The BCWF has a database of email addresses that club members have included in their contact information. These members get a weekly member update so a lot of BCWF information does get out there, at least, to those who want it. My job will be to fill in some blanks with that, hopefully, with some consistency. I also have to confess it is Beth, our newsletter person, who is nagging us back to action with our reporting.
Last weekend our club sent delegates to the BCWF Region 1 AGM held at the Courtenay club facility on Comox Lake. There are 17 Vancouver Island clubs forming Region 1 with delegates from Victoria to Campbell River in attendance. All the committees, Tidal Fisheries, Access, Firearms, Aboriginal Relations, etc reported on their activity over the last quarter. The major item of discussion on the agenda was around access to private lands here on V.I. There is actually a bit of controversy going on within club ranks around a consistent position in discussions with logging companies regarding increased public access to their lands.
Basically, the difference comes down to an absence of a clear Region policy, supported by all the V.I. clubs, regarding public access to private land. The BCWF, Provincially and Regionally, have always advocated for public access to public lands but, other than the BCWF Outdoor Passport Program for access to private lands by BCWF members, there is no clear policy regarding advocacy for general public access to those same lands.

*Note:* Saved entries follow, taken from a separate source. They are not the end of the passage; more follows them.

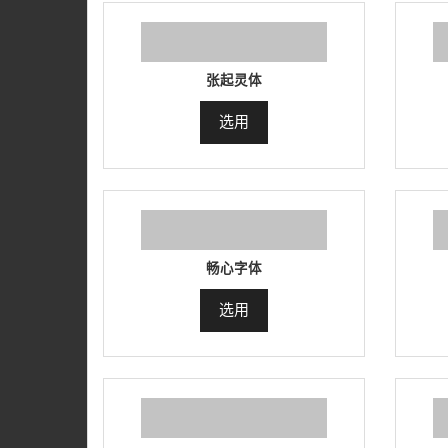
张起灵体
选用
畅心字体
选用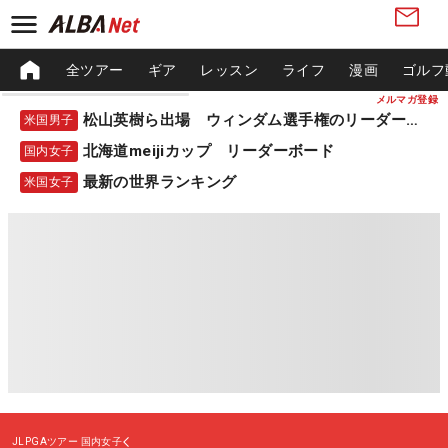
全ツアー
ギア
レッスン
ライフ
漫画
ゴルフ
メルマガ登録
松山英樹ら出場 ウィンダム選手権のリーダーボード
米国男子
北海道meijiカップ リーダーボード
国内女子
最新の世界ランキング
米国女子
JLPGAツアー
国内女子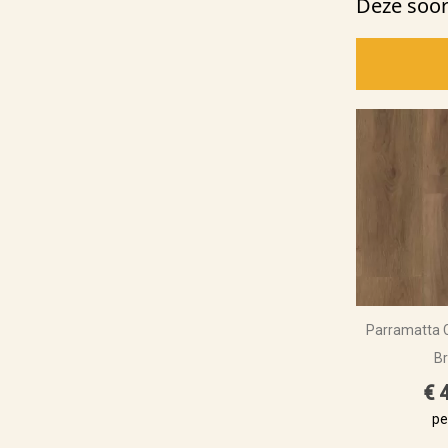
Deze soort
Parramatta 
B
€ 
pe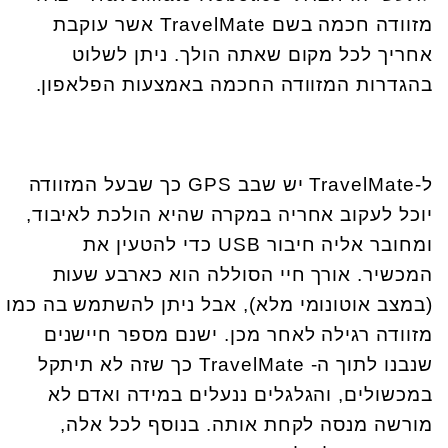
מזוודה חכמה בשם
TravelMate
אשר עוקבת
אחריך לכל מקום שאתה הולך. ניתן לשלוט
בהגדרות המזוודה החכמה באמצעות הפלאפון
.
ל-
TravelMate
יש שבב
GPS
כך שבעל המזוודה
יוכל לעקוב אחריה במקרה שהיא הולכת לאיבוד,
ומחובר אליה חיבור
USB
כדי להטעין את
המכשיר. אורך חיי הסוללה הוא כארבע שעות
(במצב אוטונומי מלא), אבל ניתן להשתמש בה כמו
מזוודה רגילה לאחר מכן. ישנם מספר חיישנים
שנבנו לתוך ה-
TravelMate
כך שזה לא תיתקל
במכשולים, והגלגלים ננעלים במידה ואדם לא
מורשה מנסה לקחת אותה. בנוסף לכל אלה,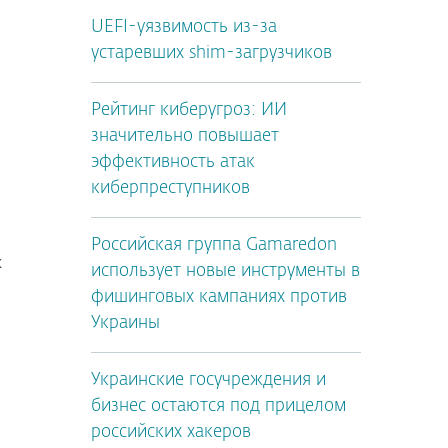
UEFI-уязвимость из-за
устаревших shim-загрузчиков
Рейтинг киберугроз: ИИ
значительно повышает
эффективность атак
киберпреступников
Российская группа Gamaredon
х
использует новые инструменты в
фишинговых кампаниях против
Украины
Украинские госучреждения и
бизнес остаются под прицелом
российских хакеров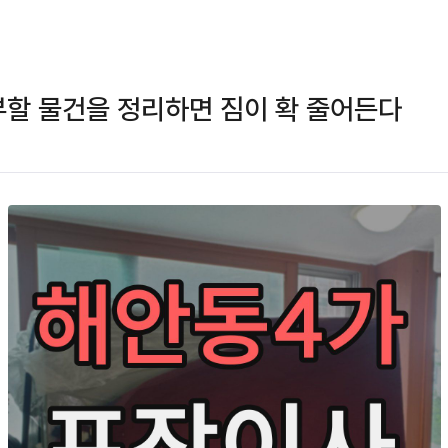
할 물건을 정리하면 짐이 확 줄어든다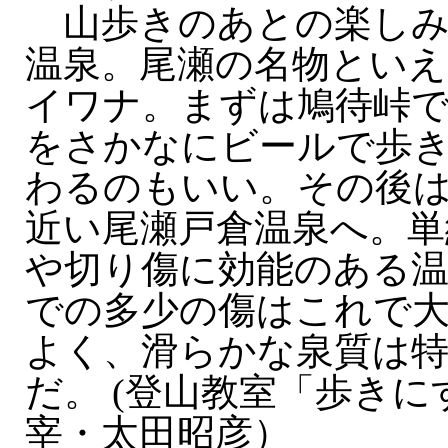
山歩きのあとの楽しみ
温泉。尾瀬の名物といえ
イワナ。まずは鳩待峠
をさかなにビールで歩
わるのもいい。その後
近い尾瀬戸倉温泉へ。単
や切り傷に効能のある
での多少の傷はこれで
よく、滑らかな泉質は
だ。 (登山教室「歩き
宰・太田昭彦）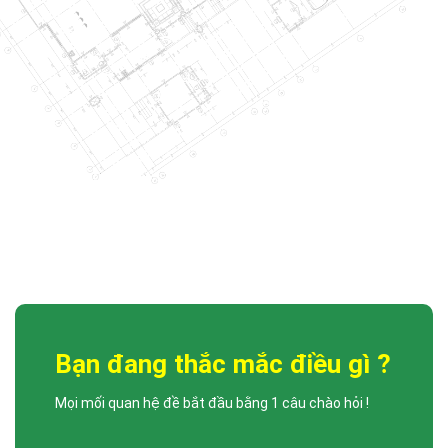
LỄ TRAO QUYẾT ĐỊNH VÀ BỔ NHIỆM PHÓ TỔNG GIÁM ĐỐC
DCCONS
Công ty Cổ phần Xây dựng DCCONS trân trọng gửi lời chúc mừng đến: •
[...]
Bạn đang thắc mắc điều gì ?
Mọi mối quan hệ đề bắt đầu bằng 1 câu chào hỏi !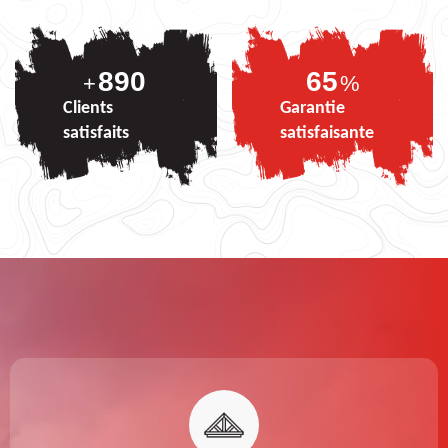
890
82
+
%
Clients
Garantie
satisfaits
satisfaisante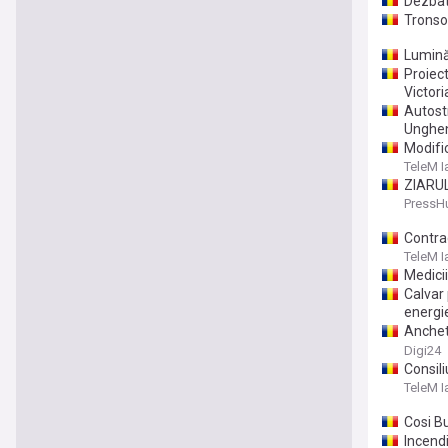
Dezbat
Tronson
Lumină
Proiect
Victori
Autost
Unghe
Modifi
TeleM I
ZIARUL 
de joa
PressH
Contrac
TeleM I
Medicii
Calvar 
energie
Anchetă
Unul di
Digi24
Consili
TeleM I
Cosi Bu
Incend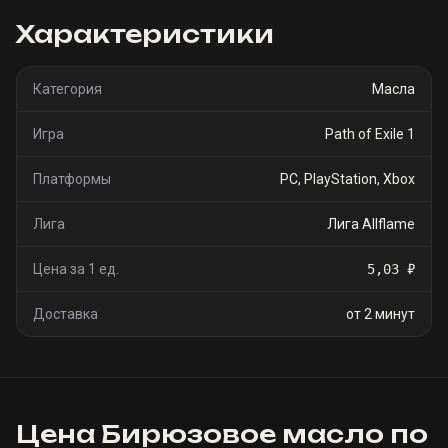
Характеристики
Категория
Масла
Игра
Path of Exile 1
Платформы
PC, PlayStation, Xbox
Лига
Лига Allflame
Цена за 1 ед.
5,03 ₽
Доставка
от 2 минут
Цена
Бирюзовое масло
по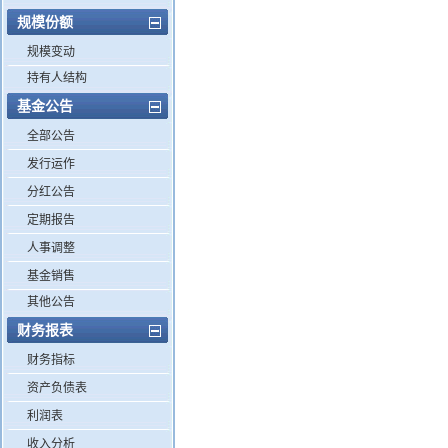
规模份额
规模变动
持有人结构
基金公告
全部公告
发行运作
分红公告
定期报告
人事调整
基金销售
其他公告
财务报表
财务指标
资产负债表
利润表
收入分析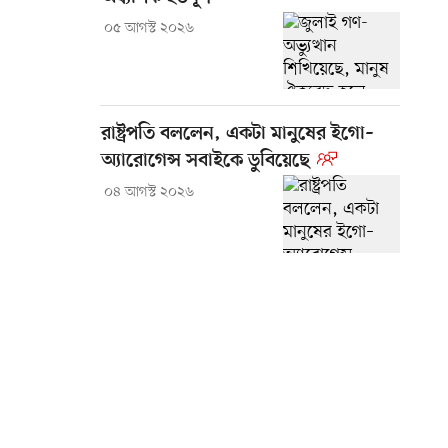
০৫ আগস্ট ২০২৬
রাষ্ট্রপতি বললেন, একটা মানুষের ইগো–
অ্যারোগেন্স সবাইকে ডুবিয়েছে
০৪ আগস্ট ২০২৬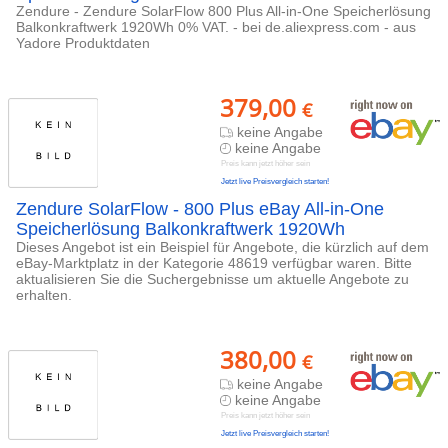
Zendure - Zendure SolarFlow 800 Plus All-in-One Speicherlösung
Balkonkraftwerk 1920Wh 0% VAT. - bei de.aliexpress.com - aus
Yadore Produktdaten
379,00
€
keine Angabe
keine Angabe
Preis kann jetzt höher sein
Jetzt live Preisvergleich starten!
Zendure SolarFlow - 800 Plus eBay All-in-One
Speicherlösung Balkonkraftwerk 1920Wh
Dieses Angebot ist ein Beispiel für Angebote, die kürzlich auf dem
eBay-Marktplatz in der Kategorie 48619 verfügbar waren. Bitte
aktualisieren Sie die Suchergebnisse um aktuelle Angebote zu
erhalten.
380,00
€
keine Angabe
keine Angabe
Preis kann jetzt höher sein
Jetzt live Preisvergleich starten!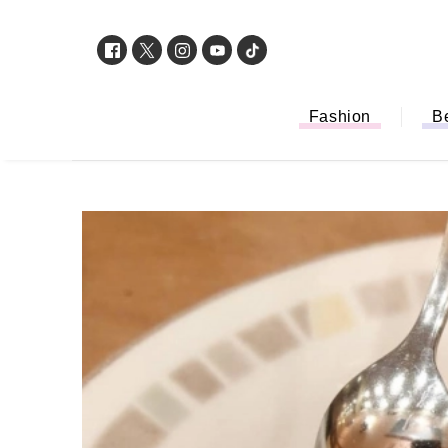
Fashion
B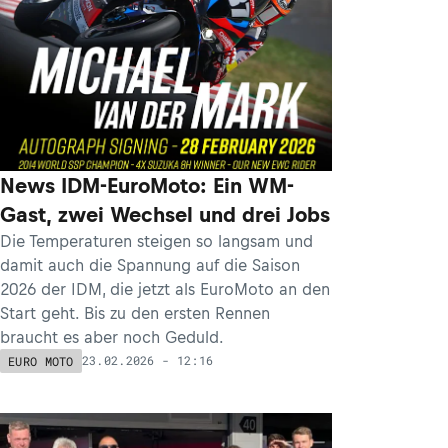
News IDM-EuroMoto: Ein WM-
Gast, zwei Wechsel und drei Jobs
Die Temperaturen steigen so langsam und
damit auch die Spannung auf die Saison
2026 der IDM, die jetzt als EuroMoto an den
Start geht. Bis zu den ersten Rennen
braucht es aber noch Geduld.
23.02.2026 - 12:16
EURO MOTO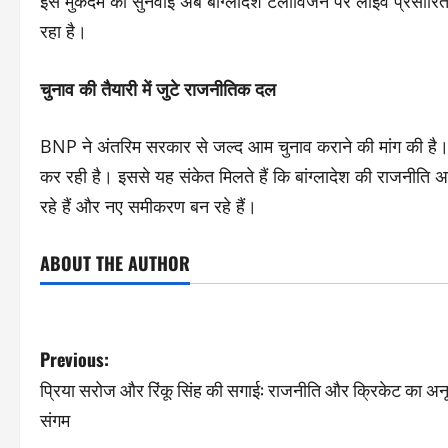
इस मुकदमे की सुनवाई अब बांग्लादेश टेलीविजन पर लाइव प्रसारित 
रहा है।
चुनाव की तैयारी में जुटे राजनीतिक दल
BNP ने अंतरिम सरकार से जल्द आम चुनाव कराने की मांग की है।
कर रही है। इससे यह संकेत मिलते हैं कि बांग्लादेश की राजनीति अब
रहे हैं और नए समीकरण बन रहे हैं।
ABOUT THE AUTHOR
Previous:
प्रिया सरोज और रिंकू सिंह की सगाई: राजनीति और क्रिकेट का अन
संगम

Logging companies have increased their outreach to local F&G clubs, ATV clubs, fisherfolks, horse people, etc in the recent past. Their focus has been, understandably, on groups that have demonstrated responsible use of our landscape most with liability coverage for their members. Usually these invitations have been to local clubs separate from the V.I. Region who has been the spokesman for us. This has resulted in some disconnect between the V.I Region Access Committee and some clubs with the Victoria F&G club negotiating an access agreement for their members only exclusive of other BCWF affiliated club members. This separation is contrary to the principle of inclusion which is at the very heart of BCWF service to its members.
Unqualified access to the general public has been a non-starter for any private land owner and any group advocating this starts out on the wrong foot in discussions with private land holders regarding access to their properties. Some conditions to accessing private lands can be negotiated; others must be accepted and restrictions on who is admissible are to be expected.
Our club has ongoing discussion with Island Timberlands around access to their lands. We have leaned towards access for any BCWF member, not just our club members in the expectation that a neighbouring club would speak likewise. As a club we have good intuition regarding private landowners interests and been fairly silent on access for the general public. Our Region representatives, however, are more vocal about allowing access on a broader scale. So far we are all getting along but it would be a sad day if the clubs get Balkanized by different agreements on access to Private lands. All the clubs, except the Victoria club it would seem, realize this and support getting together with our Regional representatives to review the current policy around access to private lands for mutual support.
This subject is currently the main subject of discussion and action by the F&G clubs on Vancouver Island.